Previous studies have shown overall response rates for combination therapies given in the first-line setting of less than 50% for uterine leiomyosarcoma (U-LMS) and 35% for soft tissue leiomyosarcoma (ST-LMS), with a mean response duration of 3 months to 6 months and no impact on OS.
The antitumor drug trabectedin (Yondelis; Janssen, PharmaMar) has demonstrated activity in leiomyosarcoma after anthracycline failure.

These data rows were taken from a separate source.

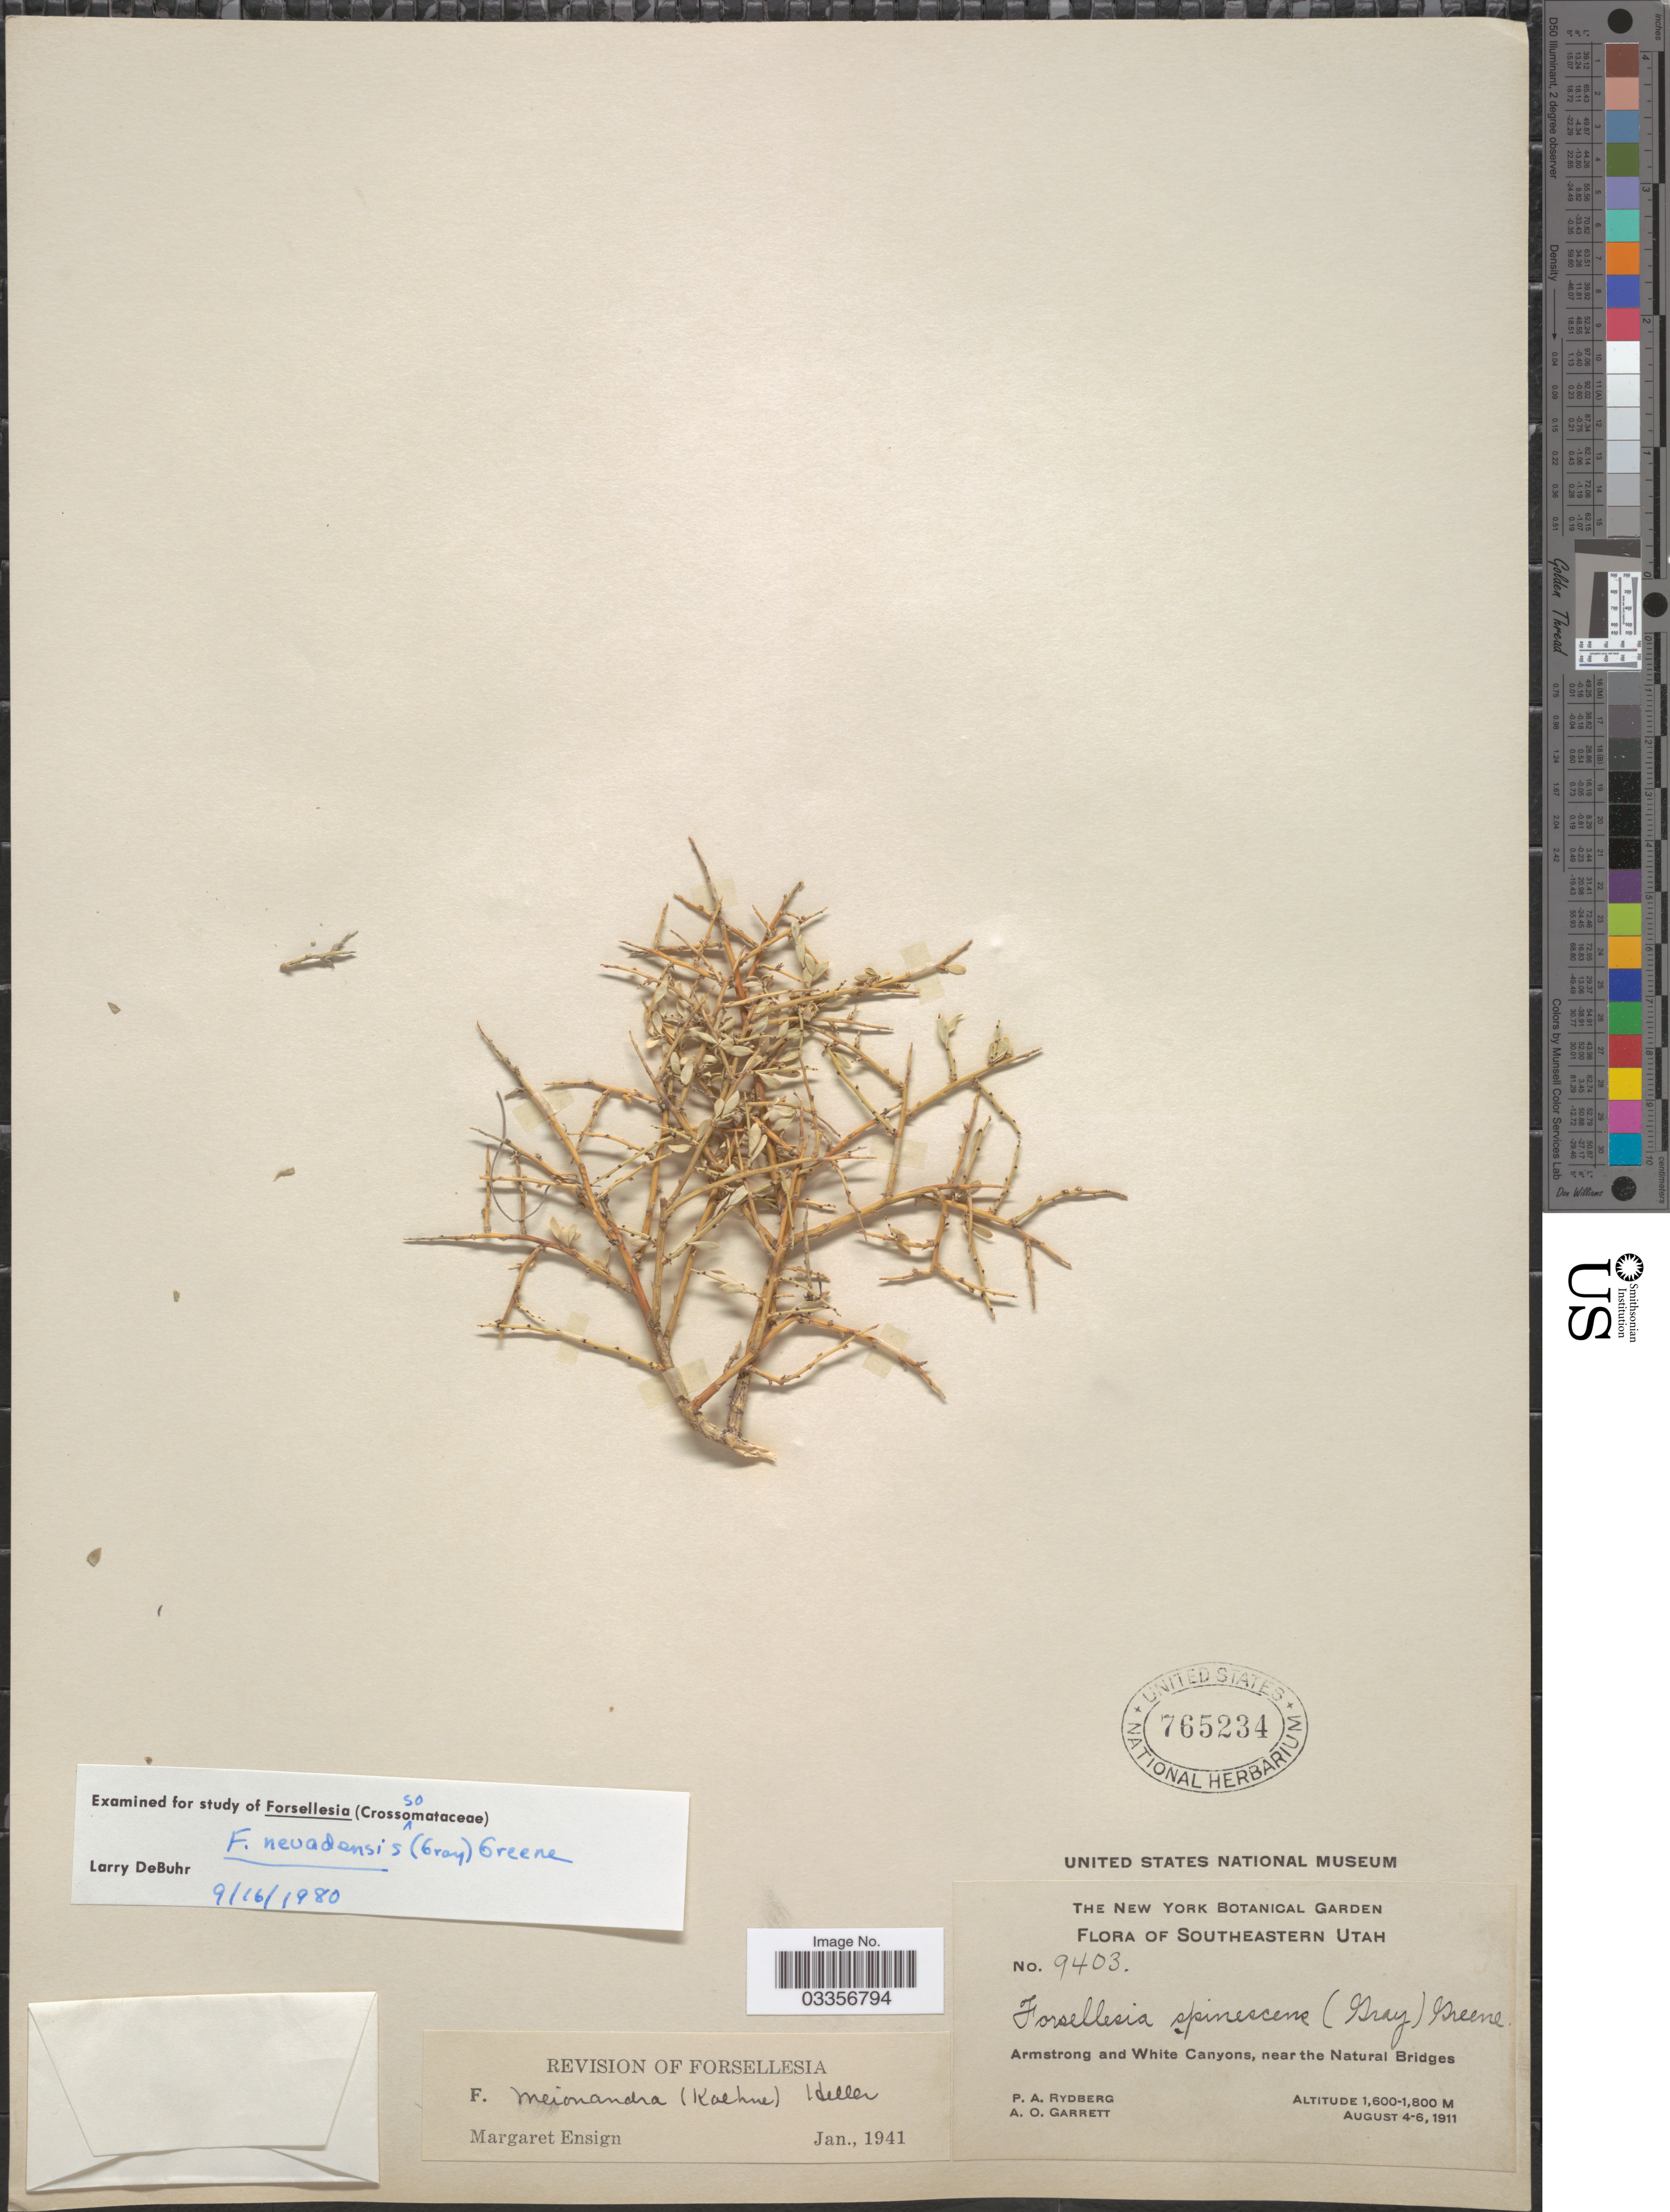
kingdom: Plantae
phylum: Tracheophyta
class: Magnoliopsida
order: Crossosomatales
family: Crossosomataceae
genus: Glossopetalon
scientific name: Glossopetalon spinescens var. aridum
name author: M.E. Jones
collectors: P. A. Rydberg & A. O. Garrett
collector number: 9403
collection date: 1911-08-04/1911-08-06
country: United States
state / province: Utah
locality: Southeastern Utah, Armstrong and White Canyons, near the Natural Bridges.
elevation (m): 1600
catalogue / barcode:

The single-arm LMS-02 study examined the drug in combination with doxorubicin as first-line treatment for metastatic/advanced U-LMS and ST-LMS.
Results of LMS-02 published in 2015 showed an ORR of 59.6% among patients with U-LMS and 39.3% among patients with ST-LMS, with manageable toxicity.
At ASCO, Pautier and colleagues presented updated PFS and final OS results of the study, which included 108 patients (median age, 59 years) with leiomyosarcoma (U-LMS, n = 47; ST-LMS, n = 61). Most patients (85%) had metastatic disease.
Patients received doxorubicin dosed at 60 mg/m2 followed by trabectedin dosed at 1.1 mg/m² on day 1 and pegfilgrastim on day 2 every 3 weeks for up to six cycles.
Researchers stratified patients into U-LMS and ST-LMS groups and permitted surgery for residual disease.
Seventy-seven patients (71.3%) received all six cycles of treatment and 20 patients (18.5%) had metastasis resection.
Median follow-up was 7.2 years.
Results showed median PFS of 10.1 months (95% CI, 8.5-12.6) and median OS of 34.4 months (95% CI, 26.9-42.7) among all patients.
Patients with metastatic U-LMS had a poorer prognosis that those with ST-LMS, according to researchers. Median PFS among the U-LMS group was 8.3 months (95% CI, 7.4-10.3) compared with 12.9 months (95% CI, 9.2-14.1) in the ST-LMS group. Median OS was 27.5 months (95% CI, 17.9-38.2) in the U-LMS group vs. 38.7 months (95% CI, 31-52.9) in the ST-LMS group.
Median OS among the 20 patients who underwent surgery was not reached compared with 31.6 months (95% CI, 23.9-35.4) for those who did not undergo surgery
“In this homogeneous series of patients with metastatic uterine and soft tissue LMS, efficacy and results of trabectedin in combination with doxorubicin in first-line therapy are very encouraging,” Pautier said. “Results of a phase 3 trial comparing this combination followed by trabectedin or doxorubicin alone as a first-line therapy in metastatic LMS are pending.” – by John DeRosier
References:
Pautier P, et al. Abstract 11506. Presented at: ASCO20 Virtual Scientific Program; May 29-31, 2020.
Disclosures: Pautier reports consultant/advisory roles with and travel accommodations from GlaxoSmithKline, Roche and Tesaro and consultant/advisory roles with AstraZeneca. Please see the abstract for all other researchers’ relevant financial disclosures.